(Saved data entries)
[Start of section]
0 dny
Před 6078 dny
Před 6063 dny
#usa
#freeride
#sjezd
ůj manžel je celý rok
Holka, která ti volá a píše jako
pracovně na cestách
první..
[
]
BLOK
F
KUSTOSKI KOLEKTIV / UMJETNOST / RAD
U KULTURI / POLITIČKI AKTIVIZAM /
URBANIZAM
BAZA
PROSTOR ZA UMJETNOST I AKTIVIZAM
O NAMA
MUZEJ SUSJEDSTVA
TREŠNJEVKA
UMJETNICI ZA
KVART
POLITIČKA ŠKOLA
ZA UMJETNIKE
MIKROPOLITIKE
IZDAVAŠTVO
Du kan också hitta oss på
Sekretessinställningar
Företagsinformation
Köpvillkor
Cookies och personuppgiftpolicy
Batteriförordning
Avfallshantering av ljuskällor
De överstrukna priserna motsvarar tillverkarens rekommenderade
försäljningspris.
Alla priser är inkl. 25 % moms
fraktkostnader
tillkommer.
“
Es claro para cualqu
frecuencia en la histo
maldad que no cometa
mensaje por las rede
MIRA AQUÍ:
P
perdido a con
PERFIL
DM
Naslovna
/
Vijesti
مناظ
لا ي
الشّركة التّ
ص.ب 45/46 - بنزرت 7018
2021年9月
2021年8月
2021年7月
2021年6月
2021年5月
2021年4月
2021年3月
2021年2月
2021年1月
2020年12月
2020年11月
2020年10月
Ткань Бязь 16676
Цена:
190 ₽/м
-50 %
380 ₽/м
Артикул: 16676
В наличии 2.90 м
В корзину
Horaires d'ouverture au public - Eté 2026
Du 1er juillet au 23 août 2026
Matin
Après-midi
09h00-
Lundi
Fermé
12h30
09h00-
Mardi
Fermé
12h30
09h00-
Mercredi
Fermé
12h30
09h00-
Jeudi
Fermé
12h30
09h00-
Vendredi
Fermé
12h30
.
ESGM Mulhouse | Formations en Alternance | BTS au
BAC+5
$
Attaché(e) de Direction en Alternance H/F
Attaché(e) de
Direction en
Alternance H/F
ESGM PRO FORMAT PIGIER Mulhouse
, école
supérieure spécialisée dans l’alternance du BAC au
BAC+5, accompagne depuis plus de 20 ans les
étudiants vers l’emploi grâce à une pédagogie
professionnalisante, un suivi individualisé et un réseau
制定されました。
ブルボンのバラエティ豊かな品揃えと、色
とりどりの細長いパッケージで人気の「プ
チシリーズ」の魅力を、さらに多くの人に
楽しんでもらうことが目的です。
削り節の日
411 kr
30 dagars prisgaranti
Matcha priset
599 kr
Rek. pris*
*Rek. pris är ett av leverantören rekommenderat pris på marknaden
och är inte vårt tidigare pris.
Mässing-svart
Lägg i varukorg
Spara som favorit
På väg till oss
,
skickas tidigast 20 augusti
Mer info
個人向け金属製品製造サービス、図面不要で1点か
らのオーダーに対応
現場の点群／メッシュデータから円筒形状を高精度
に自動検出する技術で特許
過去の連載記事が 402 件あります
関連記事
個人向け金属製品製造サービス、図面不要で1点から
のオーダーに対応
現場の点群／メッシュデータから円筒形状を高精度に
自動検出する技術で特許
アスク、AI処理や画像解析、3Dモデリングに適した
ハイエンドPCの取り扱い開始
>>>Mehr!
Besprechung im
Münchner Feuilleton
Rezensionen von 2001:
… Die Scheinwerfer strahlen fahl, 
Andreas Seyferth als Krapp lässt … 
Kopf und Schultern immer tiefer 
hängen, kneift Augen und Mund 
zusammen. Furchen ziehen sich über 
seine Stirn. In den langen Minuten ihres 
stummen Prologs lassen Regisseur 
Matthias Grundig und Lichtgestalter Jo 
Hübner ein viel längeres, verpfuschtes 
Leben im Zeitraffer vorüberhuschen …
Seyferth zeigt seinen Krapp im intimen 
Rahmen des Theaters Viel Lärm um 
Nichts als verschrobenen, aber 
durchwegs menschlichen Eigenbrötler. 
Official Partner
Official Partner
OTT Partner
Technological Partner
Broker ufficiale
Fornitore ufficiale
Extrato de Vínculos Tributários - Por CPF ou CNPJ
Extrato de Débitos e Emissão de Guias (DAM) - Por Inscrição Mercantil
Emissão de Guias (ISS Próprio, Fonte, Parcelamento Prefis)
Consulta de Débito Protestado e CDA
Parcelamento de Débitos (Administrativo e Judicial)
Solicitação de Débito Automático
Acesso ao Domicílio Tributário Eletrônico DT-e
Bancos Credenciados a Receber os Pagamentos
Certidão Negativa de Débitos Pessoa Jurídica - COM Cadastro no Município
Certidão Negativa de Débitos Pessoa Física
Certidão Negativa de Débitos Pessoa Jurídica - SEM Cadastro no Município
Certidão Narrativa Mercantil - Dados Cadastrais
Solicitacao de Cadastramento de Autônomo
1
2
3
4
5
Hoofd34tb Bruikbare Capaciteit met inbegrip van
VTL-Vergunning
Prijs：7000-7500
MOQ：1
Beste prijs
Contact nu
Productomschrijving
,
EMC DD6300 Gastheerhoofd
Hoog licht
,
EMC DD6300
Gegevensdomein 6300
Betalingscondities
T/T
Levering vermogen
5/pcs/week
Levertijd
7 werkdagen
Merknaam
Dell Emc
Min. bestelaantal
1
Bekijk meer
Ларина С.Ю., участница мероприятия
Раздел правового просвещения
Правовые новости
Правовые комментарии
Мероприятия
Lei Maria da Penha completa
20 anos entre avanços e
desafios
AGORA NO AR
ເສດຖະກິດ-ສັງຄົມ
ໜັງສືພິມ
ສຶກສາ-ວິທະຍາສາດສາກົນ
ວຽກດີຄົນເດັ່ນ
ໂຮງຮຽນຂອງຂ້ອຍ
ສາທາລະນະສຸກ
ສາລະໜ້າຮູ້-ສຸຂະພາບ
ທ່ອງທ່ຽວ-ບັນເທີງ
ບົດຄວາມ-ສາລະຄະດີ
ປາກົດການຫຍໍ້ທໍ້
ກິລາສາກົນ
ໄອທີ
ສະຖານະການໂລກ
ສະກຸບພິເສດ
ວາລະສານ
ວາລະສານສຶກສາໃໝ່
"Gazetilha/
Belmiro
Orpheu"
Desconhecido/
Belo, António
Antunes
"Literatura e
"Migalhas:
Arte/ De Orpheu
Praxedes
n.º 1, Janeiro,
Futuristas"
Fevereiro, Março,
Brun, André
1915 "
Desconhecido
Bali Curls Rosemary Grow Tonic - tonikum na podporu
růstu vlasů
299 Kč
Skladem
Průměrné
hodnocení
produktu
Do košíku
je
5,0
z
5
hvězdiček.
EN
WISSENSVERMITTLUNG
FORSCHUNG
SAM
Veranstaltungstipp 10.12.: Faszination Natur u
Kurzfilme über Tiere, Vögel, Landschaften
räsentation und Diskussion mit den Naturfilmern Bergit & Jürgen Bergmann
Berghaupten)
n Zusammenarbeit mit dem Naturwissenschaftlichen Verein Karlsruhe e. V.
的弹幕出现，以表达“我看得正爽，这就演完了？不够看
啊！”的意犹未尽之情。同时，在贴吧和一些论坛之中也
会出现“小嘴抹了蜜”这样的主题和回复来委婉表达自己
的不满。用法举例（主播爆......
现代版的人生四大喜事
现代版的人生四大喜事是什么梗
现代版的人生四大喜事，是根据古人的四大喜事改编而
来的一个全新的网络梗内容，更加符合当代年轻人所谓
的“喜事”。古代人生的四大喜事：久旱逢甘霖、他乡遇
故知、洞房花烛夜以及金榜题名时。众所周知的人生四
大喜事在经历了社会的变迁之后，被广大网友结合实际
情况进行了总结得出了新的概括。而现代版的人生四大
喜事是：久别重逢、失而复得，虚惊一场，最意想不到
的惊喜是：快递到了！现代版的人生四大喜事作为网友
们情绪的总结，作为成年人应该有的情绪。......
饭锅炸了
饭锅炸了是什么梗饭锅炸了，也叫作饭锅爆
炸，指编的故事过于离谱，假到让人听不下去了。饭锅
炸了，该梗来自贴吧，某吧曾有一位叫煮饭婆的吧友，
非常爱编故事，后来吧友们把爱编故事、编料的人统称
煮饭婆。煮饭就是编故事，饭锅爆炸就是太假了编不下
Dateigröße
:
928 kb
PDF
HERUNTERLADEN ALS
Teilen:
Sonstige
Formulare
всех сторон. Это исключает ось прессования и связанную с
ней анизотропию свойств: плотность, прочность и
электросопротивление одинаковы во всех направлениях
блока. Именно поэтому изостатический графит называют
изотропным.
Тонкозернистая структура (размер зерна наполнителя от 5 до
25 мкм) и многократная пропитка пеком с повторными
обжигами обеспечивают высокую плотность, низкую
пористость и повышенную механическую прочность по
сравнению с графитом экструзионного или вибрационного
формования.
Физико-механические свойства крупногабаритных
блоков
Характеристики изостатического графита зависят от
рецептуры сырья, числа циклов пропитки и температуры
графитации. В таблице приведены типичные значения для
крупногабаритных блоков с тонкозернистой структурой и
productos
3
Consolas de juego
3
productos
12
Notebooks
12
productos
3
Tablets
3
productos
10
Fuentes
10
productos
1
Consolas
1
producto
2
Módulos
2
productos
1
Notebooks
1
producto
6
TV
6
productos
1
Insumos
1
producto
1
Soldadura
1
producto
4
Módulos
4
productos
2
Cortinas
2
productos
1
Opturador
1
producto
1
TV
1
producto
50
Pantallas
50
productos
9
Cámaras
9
[End of section]
Description of the task: State the number of lines in the data that include the string "ESGM", and add nothing else.

Written solution: 2